Aware of our heritage in so many ways, we were blind to the one great parallel. The grandeur of the Old South was founded upon the systematic oppression and commercial exploitation of African Americans. While slavery was not even a remote memory for me or my family, every facility and every privilege I enjoyed was a creature of racial segregation. Schools, churches, tennis courts: All were reserved for one race or the other, and those for blacks were distinctly inferior to those for whites.

“White” and “Colored” were the de facto and de jure categorizations for Memphians. “Latino” and “Asian” didn’t even come to mind. In Goldsmith’s department store, there were signs over adjacent water fountains: “White” and “Colored.” Blacks were allowed into the Malco only through an obscure side-street entrance that led directly to the balcony. The glitter of the main entrance and the plush seating therein were for me and people like me.

Tuesday was “Colored Day” at the Memphis Zoo and, though never present on the same days, the restrooms were designated as “White” or “Colored.” Dairy Queen had several front windows at which whites could place their orders. Blacks waited in line at a single window off to the side, by the dumpster.

Brown v. Board of Education may have been decided in 1954, but I still graduated from an all-white high school in 1966.

Integration had been initiated, though, and the prospect of white and colored kids dancing in the same room to the same music prompted the Memphis Board of Education to prohibit proms. The mandate that municipal swimming pools be accessible to all was parried by the city fathers’ closing of them rather than have mixed races share chlorinated water. I stood within 10 feet as the elders of my church denied entrance to black worshippers.

Although some scholars disagree, Abraham Lincoln declared in his second inaugural address that the cause of “The War” was slavery. He quoted Matthew: “Woe unto the world because of offenses; for it must needs be that offenses come, but woe to that man by whom the offense cometh.” He posited “The War” as the woe for the offense of slavery and offered prayer and hope that it would pass swiftly. He warned, however, that it might not pass until “all the wealth piled by the bondsman’s two hundred and fifty years of unrequited toil shall be sunk, and until every drop of blood drawn with the lash shall be paid by another drawn with the sword ….”

The tribulations suffered by the South during and after “The War” were of Old Testament dimensions and duration. After Reconstruction, most felt that surely sufficient price and penitence had been paid. But the offenses had not ceased; they were transmogrified into those that gave me front-row seats, new textbooks, and well-groomed baseball diamonds.

The woe has been similarly transformed from that of war and dislocation to that of racial antagonism and mistrust. Sharp operators of every hue have leveraged the antagonism and mistrust to personal advantage. Having ruled autocratically, many whites abandoned their cities and left the emerging black majorities without benevolent governance paradigms.
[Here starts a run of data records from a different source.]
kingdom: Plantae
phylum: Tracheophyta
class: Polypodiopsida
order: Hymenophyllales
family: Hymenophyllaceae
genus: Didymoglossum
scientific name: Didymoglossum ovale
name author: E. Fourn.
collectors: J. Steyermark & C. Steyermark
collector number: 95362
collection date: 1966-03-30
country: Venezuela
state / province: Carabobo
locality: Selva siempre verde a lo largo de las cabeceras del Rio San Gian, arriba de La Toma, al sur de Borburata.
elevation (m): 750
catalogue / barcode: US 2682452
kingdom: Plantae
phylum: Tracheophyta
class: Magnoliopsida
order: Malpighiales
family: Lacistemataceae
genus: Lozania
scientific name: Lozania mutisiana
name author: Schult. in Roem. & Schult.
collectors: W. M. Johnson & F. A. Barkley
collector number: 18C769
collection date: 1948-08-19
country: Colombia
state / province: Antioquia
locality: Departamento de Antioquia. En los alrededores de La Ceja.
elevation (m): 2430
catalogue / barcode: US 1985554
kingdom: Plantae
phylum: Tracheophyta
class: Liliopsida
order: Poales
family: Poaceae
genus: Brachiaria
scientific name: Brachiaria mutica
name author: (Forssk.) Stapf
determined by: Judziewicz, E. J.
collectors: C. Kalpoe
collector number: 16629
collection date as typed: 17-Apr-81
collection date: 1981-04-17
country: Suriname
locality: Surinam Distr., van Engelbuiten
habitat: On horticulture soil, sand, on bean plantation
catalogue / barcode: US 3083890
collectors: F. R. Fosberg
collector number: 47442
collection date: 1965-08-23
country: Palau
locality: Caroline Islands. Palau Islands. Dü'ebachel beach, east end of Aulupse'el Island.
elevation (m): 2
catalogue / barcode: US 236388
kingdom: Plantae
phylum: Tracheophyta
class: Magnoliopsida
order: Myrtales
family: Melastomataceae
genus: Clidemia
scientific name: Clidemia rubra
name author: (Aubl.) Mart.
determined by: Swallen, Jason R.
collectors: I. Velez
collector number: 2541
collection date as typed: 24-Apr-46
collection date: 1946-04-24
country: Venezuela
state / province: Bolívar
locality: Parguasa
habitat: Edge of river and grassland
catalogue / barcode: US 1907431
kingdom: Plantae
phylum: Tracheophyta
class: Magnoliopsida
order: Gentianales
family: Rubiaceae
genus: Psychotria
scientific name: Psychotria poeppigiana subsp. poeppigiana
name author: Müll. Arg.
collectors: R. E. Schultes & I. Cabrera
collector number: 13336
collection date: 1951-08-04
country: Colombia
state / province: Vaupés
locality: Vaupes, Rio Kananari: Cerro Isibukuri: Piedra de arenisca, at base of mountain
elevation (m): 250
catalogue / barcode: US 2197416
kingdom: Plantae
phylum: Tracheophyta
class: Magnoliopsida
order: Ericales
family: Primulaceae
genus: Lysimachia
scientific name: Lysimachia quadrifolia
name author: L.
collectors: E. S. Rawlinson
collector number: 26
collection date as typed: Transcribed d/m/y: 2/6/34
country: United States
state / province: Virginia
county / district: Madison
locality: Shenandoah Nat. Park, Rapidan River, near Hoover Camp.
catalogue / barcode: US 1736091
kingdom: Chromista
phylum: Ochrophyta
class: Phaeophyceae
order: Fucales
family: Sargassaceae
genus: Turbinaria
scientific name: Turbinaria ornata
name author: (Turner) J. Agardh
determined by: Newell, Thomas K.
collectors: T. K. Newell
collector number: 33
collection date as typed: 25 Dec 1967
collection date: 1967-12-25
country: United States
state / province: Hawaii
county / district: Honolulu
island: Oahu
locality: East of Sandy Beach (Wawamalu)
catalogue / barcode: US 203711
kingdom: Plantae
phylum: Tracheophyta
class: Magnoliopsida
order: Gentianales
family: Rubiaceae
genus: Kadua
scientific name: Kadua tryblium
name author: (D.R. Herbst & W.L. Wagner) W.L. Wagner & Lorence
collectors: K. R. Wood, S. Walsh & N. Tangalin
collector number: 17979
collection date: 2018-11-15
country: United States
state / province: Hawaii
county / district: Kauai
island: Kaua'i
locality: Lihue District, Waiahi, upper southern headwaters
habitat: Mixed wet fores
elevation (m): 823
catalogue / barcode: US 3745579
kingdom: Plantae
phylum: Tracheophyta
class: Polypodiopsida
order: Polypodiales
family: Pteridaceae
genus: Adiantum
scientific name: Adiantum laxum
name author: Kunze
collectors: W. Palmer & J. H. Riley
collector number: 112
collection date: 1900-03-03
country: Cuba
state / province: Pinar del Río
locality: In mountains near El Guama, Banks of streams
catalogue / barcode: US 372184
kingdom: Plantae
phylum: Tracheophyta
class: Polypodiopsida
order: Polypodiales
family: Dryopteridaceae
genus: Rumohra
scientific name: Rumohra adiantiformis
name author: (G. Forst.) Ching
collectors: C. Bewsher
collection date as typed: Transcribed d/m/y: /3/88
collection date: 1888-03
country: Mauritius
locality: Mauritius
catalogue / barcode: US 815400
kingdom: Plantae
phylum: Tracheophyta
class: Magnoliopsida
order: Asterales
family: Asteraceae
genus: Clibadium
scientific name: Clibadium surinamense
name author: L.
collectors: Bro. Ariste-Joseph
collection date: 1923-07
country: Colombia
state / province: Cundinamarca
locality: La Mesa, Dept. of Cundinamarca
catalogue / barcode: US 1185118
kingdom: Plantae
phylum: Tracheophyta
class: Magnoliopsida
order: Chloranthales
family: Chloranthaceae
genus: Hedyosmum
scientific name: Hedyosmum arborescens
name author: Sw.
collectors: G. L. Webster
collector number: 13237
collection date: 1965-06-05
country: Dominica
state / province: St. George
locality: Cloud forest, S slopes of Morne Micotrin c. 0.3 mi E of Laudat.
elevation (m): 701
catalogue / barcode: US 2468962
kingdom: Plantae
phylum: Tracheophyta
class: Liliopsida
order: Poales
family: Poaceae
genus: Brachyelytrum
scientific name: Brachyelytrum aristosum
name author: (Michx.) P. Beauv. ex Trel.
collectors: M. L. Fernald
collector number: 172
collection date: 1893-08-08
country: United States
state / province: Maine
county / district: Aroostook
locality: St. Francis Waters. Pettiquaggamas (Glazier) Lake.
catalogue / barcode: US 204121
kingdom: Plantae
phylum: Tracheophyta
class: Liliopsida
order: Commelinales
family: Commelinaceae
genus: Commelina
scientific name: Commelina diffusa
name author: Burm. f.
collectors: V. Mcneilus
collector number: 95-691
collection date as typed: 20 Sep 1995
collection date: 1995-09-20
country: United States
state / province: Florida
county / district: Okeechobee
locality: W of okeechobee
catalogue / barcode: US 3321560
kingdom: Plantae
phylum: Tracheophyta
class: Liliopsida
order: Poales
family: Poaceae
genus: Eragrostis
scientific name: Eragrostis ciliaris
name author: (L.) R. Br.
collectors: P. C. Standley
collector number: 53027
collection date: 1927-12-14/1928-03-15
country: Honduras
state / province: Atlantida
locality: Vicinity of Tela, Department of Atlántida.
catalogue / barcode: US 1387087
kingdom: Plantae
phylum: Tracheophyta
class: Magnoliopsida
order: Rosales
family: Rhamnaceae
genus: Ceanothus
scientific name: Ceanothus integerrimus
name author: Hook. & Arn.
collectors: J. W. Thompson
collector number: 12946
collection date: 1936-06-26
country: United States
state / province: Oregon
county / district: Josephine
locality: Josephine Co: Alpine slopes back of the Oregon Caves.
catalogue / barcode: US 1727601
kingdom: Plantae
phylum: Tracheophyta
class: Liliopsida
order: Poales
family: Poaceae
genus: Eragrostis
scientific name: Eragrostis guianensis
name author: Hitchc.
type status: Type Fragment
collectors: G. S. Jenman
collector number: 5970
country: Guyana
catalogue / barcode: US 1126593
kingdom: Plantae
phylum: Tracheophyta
A member of the Memphis diaspora, I look back and see her indicted public officials, her surrendered public school charter, her crime and poverty rates, and the handful of servants struggling against the racial riptide. Memphis is not the only victim, just the one best known and dearest to me. Racial tension pervades our nation — even in those quarters where Jim Crow had no official presence — and international immigration has merely produced multilateral rather than bilateral tension.

The South’s natural, geographical, historical, and cultural advantages are held beyond our grasp by the current woes, and other regions are handicapped as well. Lincoln called for “malice toward none … charity for all.” Perhaps we can forgo our suspicion and resentment and each forgive the other for offenses real and imagined. As James Taylor sings in “Belfast to Boston”:

Who will swallow long injustice, take the devil for a country man …

Missing brothers, martyred fellows, silent children in the ground,

Could we but hear them, would they not tell us,

Time to lay God’s rifle down.

Maybe apologies all around would be a start. This has been mine.

Richard Patterson, who spent much of his life as a physician in Memphis, is now retired in South Carolina.